**PROBLEM DETAILS:**
Please print the data that follows, keeping every line exact.

- - -

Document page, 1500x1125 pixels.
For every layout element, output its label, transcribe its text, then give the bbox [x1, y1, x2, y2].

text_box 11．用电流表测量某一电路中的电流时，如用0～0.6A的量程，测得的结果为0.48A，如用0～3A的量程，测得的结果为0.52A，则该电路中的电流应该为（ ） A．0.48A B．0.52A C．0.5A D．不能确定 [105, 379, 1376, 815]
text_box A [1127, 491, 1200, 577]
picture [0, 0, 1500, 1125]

- - -

**REPLY:**
Document page, 1500x1125 pixels.
For every layout element, output its label, transcribe its text, then give the bbox [x1, y1, x2, y2].

text_box 11．用电流表测量某一电路中的电流时，如用0～0.6A的量程，测得的结果为0.48A，如用0～3A的量程，测得的结果为0.52A，则该电路中的电流应该为（ ） A．0.48A B．0.52A C．0.5A D．不能确定 [105, 379, 1376, 815]
text_box A [1127, 491, 1200, 577]
picture [0, 0, 1500, 1125]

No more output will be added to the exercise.